Eventually, the owners of the film regained ownership because it was adapted from a story that was still in copyright and now NBC presents it every Christmas in special showings. But by that time the film had been shown repeatedly on local TV stations all over the country for 20 years. As they say, the genie was now out of the bottle.

So, because of those ubiquitous viewings during the 70s, 80s and 90s everyone has pretty much seen this film—I mean for a few years there, it was unavoidable—and it not only found an audience but people absolutely fell in love with the movie so much so that is now considered one of Hollywood’s great classics. In other words the film found a life of its own and on its own as this “lost Masterpiece” ceased to be lost and is now treasured.

I have seen the film on small screen TV with commercials and on Blu-Ray on a large screen TV. Neither have re-captured the experience that I had watching it on a Nitrate print in a theater. But the Blu-Ray on large screen is the next best way to see it.

As for the small screen with commercials which is how the film found its vast audience it becomes very interesting.
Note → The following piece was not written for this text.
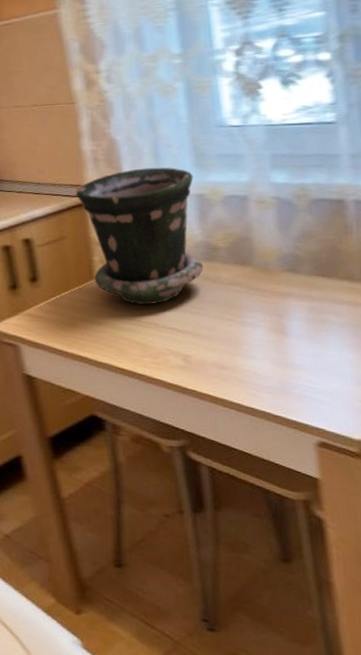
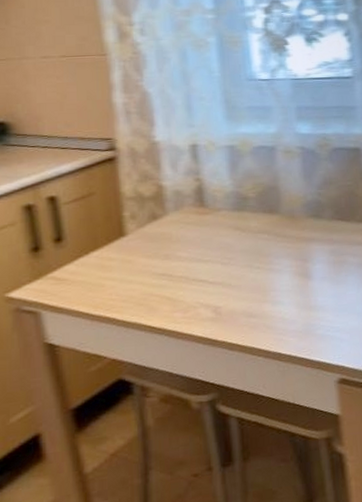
flower pot: present [76,167,204,306] -> none [107,119,234,260]

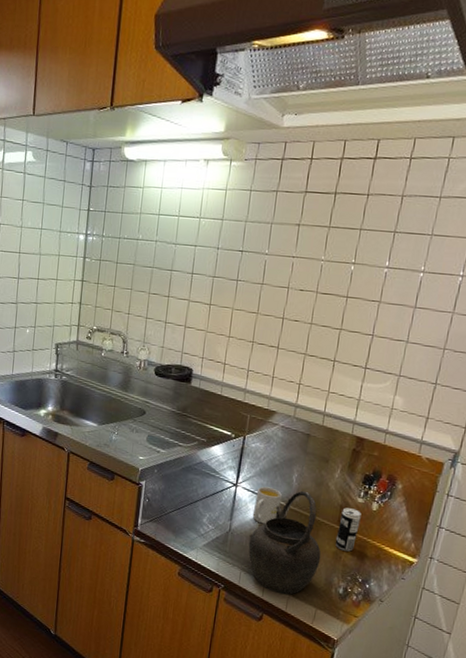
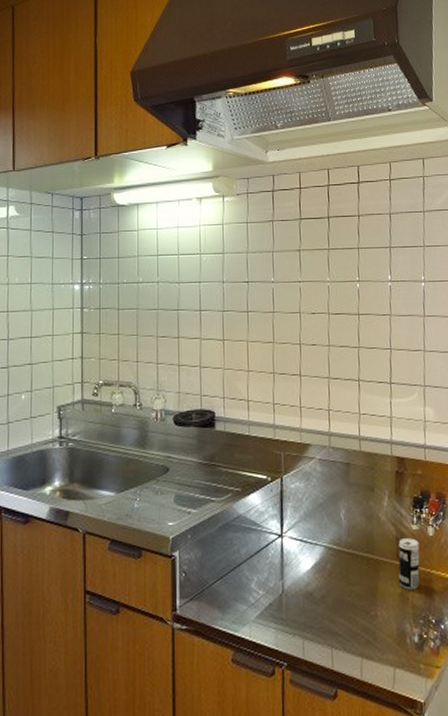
kettle: present [248,490,321,595] -> none [306,528,388,659]
mug: present [252,486,282,524] -> none [305,531,333,577]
The almost exhausting impact of the film—which might have contributed to it’s failure in its theatrical run is dissipated and it is not so draining. Thus you are not so involved empathetically with the characters but see them almost at a distance. As a result the film becomes lighter and easier to take and the message that it wants to tell easy to digest. The theme—which is a beautiful one—comes across in a more upbeat manner.

There have been several books written about the making of the film so if you want to learn more about that I suggest you do a quick search of Amazon. You won’t be disappointed.

I could go on about the cast but why bother. It is perfect and Jimmy Stewart considered it his best performance and I tend to agree

 

Is it a great movie….that is questionable.   Is it a wonderful movie? That goes without question? It’s a film that has real heart and after watching you will actually feel better about yourself. It affirms life and you can’t get much better than that.